=== WHAT YOU SHOULD DO ===
Reproduce every line of the material below verbatim, keeping the original wording, spelling, and order.

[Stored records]
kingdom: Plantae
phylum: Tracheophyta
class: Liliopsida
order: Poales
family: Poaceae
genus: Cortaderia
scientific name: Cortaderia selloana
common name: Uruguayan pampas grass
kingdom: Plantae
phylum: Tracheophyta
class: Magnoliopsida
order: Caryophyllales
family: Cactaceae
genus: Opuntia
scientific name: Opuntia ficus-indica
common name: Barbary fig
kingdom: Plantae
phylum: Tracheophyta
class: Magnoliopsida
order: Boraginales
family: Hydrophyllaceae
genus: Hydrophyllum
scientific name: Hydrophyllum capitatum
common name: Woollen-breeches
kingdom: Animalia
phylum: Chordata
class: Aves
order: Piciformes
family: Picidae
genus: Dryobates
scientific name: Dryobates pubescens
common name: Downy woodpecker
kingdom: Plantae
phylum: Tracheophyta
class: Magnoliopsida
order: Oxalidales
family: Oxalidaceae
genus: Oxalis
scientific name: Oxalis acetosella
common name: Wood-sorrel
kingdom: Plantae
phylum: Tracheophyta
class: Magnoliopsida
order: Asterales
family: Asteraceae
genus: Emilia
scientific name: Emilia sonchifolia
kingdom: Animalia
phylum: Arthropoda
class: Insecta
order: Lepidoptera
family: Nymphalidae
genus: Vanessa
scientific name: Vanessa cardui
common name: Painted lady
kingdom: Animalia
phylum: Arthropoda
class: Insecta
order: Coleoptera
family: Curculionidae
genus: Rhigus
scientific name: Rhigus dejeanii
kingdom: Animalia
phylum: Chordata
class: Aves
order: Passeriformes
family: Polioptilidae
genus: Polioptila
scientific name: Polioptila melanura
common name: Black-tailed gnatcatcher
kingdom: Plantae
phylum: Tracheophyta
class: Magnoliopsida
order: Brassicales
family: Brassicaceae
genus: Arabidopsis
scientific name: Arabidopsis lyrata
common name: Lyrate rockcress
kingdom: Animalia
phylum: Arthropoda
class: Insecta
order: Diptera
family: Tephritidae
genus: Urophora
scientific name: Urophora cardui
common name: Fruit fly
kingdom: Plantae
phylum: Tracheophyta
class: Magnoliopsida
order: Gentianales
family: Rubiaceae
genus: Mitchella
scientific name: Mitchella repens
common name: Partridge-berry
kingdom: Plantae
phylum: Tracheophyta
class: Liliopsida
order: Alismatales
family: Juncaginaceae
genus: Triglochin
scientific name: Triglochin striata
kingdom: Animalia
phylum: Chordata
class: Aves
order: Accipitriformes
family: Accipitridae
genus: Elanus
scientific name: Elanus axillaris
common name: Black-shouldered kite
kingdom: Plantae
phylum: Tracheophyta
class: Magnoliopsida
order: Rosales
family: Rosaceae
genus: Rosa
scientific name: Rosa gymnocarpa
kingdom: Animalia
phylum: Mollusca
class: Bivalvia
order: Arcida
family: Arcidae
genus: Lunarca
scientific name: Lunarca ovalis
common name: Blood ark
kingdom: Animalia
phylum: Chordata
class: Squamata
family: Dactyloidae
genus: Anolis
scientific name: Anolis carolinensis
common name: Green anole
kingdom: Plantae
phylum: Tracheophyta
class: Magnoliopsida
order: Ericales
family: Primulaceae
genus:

=== FULL RESPONSE ===
kingdom: Plantae
phylum: Tracheophyta
class: Liliopsida
order: Poales
family: Poaceae
genus: Cortaderia
scientific name: Cortaderia selloana
common name: Uruguayan pampas grass
kingdom: Plantae
phylum: Tracheophyta
class: Magnoliopsida
order: Caryophyllales
family: Cactaceae
genus: Opuntia
scientific name: Opuntia ficus-indica
common name: Barbary fig
kingdom: Plantae
phylum: Tracheophyta
class: Magnoliopsida
order: Boraginales
family: Hydrophyllaceae
genus: Hydrophyllum
scientific name: Hydrophyllum capitatum
common name: Woollen-breeches
kingdom: Animalia
phylum: Chordata
class: Aves
order: Piciformes
family: Picidae
genus: Dryobates
scientific name: Dryobates pubescens
common name: Downy woodpecker
kingdom: Plantae
phylum: Tracheophyta
class: Magnoliopsida
order: Oxalidales
family: Oxalidaceae
genus: Oxalis
scientific name: Oxalis acetosella
common name: Wood-sorrel
kingdom: Plantae
phylum: Tracheophyta
class: Magnoliopsida
order: Asterales
family: Asteraceae
genus: Emilia
scientific name: Emilia sonchifolia
kingdom: Animalia
phylum: Arthropoda
class: Insecta
order: Lepidoptera
family: Nymphalidae
genus: Vanessa
scientific name: Vanessa cardui
common name: Painted lady
kingdom: Animalia
phylum: Arthropoda
class: Insecta
order: Coleoptera
family: Curculionidae
genus: Rhigus
scientific name: Rhigus dejeanii
kingdom: Animalia
phylum: Chordata
class: Aves
order: Passeriformes
family: Polioptilidae
genus: Polioptila
scientific name: Polioptila melanura
common name: Black-tailed gnatcatcher
kingdom: Plantae
phylum: Tracheophyta
class: Magnoliopsida
order: Brassicales
family: Brassicaceae
genus: Arabidopsis
scientific name: Arabidopsis lyrata
common name: Lyrate rockcress
kingdom: Animalia
phylum: Arthropoda
class: Insecta
order: Diptera
family: Tephritidae
genus: Urophora
scientific name: Urophora cardui
common name: Fruit fly
kingdom: Plantae
phylum: Tracheophyta
class: Magnoliopsida
order: Gentianales
family: Rubiaceae
genus: Mitchella
scientific name: Mitchella repens
common name: Partridge-berry
kingdom: Plantae
phylum: Tracheophyta
class: Liliopsida
order: Alismatales
family: Juncaginaceae
genus: Triglochin
scientific name: Triglochin striata
kingdom: Animalia
phylum: Chordata
class: Aves
order: Accipitriformes
family: Accipitridae
genus: Elanus
scientific name: Elanus axillaris
common name: Black-shouldered kite
kingdom: Plantae
phylum: Tracheophyta
class: Magnoliopsida
order: Rosales
family: Rosaceae
genus: Rosa
scientific name: Rosa gymnocarpa
kingdom: Animalia
phylum: Mollusca
class: Bivalvia
order: Arcida
family: Arcidae
genus: Lunarca
scientific name: Lunarca ovalis
common name: Blood ark
kingdom: Animalia
phylum: Chordata
class: Squamata
family: Dactyloidae
genus: Anolis
scientific name: Anolis carolinensis
common name: Green anole
kingdom: Plantae
phylum: Tracheophyta
class: Magnoliopsida
order: Ericales
family: Primulaceae
genus:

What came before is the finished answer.